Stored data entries

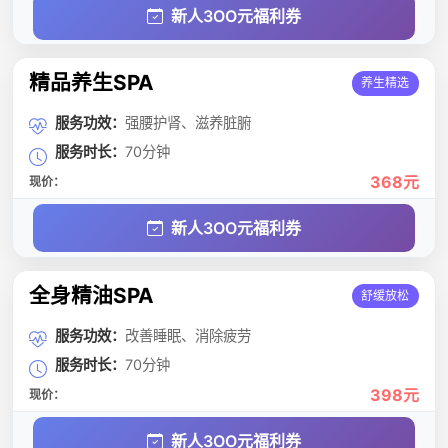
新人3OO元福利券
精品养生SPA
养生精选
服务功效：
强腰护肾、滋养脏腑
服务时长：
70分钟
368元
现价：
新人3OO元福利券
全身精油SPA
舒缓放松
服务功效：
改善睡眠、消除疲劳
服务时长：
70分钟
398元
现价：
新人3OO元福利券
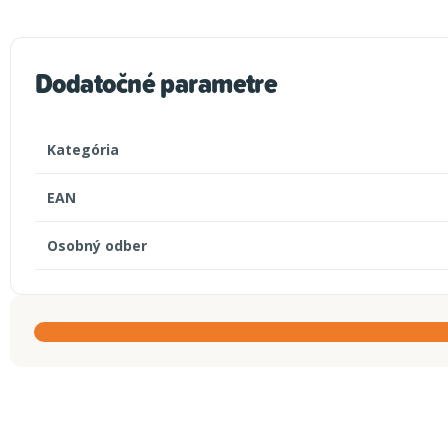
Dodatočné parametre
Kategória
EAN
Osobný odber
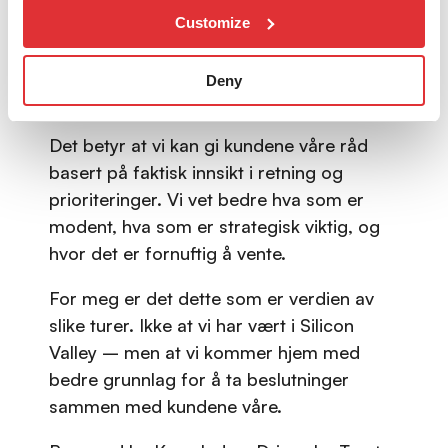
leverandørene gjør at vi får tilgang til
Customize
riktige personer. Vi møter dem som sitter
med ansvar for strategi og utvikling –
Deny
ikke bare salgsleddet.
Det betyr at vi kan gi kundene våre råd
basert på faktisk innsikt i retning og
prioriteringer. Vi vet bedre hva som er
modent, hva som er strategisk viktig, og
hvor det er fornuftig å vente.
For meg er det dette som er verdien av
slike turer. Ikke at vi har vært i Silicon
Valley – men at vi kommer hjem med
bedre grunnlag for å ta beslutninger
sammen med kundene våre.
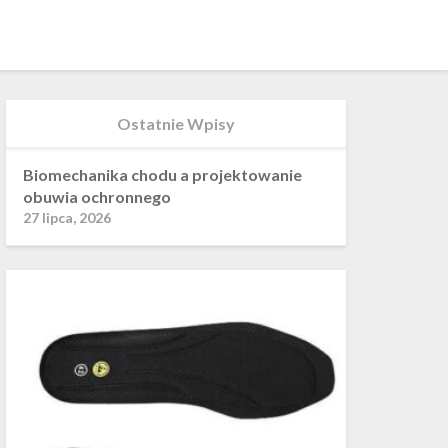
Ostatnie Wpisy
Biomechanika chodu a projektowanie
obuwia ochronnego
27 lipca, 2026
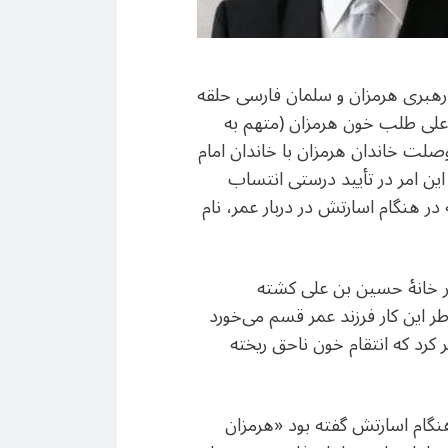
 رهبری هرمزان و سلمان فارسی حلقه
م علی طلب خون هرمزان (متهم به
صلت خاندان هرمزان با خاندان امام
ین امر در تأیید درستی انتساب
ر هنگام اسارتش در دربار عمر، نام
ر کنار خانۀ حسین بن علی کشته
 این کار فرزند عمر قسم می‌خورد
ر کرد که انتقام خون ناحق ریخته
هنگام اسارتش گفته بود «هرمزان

...

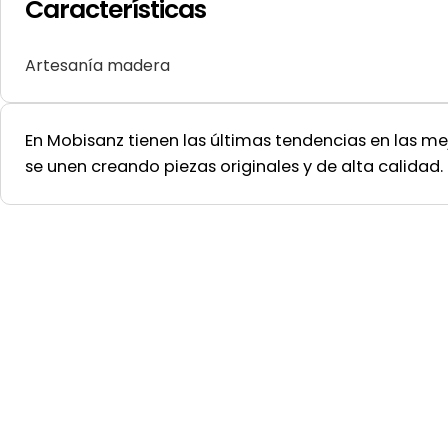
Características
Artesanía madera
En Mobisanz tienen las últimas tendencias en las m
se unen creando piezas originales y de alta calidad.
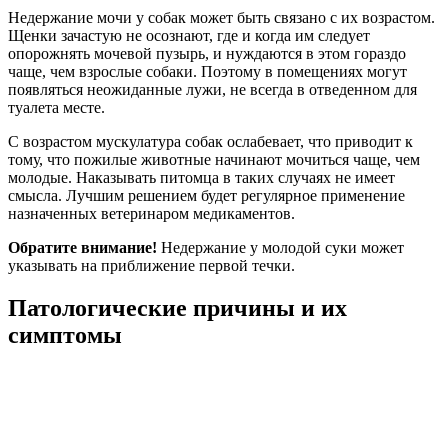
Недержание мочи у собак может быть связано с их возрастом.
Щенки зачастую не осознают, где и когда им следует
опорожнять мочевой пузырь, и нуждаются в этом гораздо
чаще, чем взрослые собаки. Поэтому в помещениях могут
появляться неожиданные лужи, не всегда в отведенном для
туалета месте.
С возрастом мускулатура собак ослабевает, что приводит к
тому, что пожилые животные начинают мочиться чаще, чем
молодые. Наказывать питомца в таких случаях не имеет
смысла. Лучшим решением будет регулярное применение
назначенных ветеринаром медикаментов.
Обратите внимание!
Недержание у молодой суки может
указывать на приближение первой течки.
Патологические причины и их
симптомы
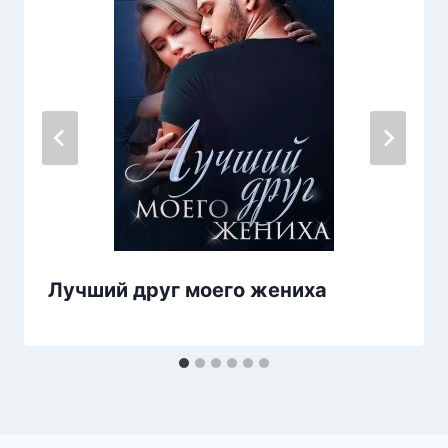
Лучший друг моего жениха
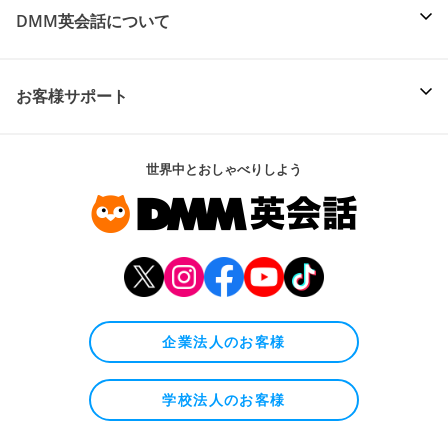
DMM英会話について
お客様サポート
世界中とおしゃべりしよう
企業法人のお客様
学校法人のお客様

==

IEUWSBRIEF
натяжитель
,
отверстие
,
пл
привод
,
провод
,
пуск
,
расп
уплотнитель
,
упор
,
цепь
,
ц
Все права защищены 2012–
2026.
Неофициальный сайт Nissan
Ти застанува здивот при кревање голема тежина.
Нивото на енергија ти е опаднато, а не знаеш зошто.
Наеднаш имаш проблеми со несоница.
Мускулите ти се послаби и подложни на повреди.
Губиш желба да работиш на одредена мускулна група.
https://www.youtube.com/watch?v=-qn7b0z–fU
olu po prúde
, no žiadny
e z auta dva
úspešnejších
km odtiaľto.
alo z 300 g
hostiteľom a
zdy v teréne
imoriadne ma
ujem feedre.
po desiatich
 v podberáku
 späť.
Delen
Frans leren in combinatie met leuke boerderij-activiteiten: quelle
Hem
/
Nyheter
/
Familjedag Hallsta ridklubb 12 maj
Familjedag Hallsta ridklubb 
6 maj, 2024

» **EXERCISE DESCRIPTION**
Which lines of the material contain the word "kundene"? Report each of them in full, and treat uppercase and lowercase letters as different.

» **ANSWER TO THIS EXERCISE**
Det betyr at vi kan gi kundene våre råd
sammen med kundene våre.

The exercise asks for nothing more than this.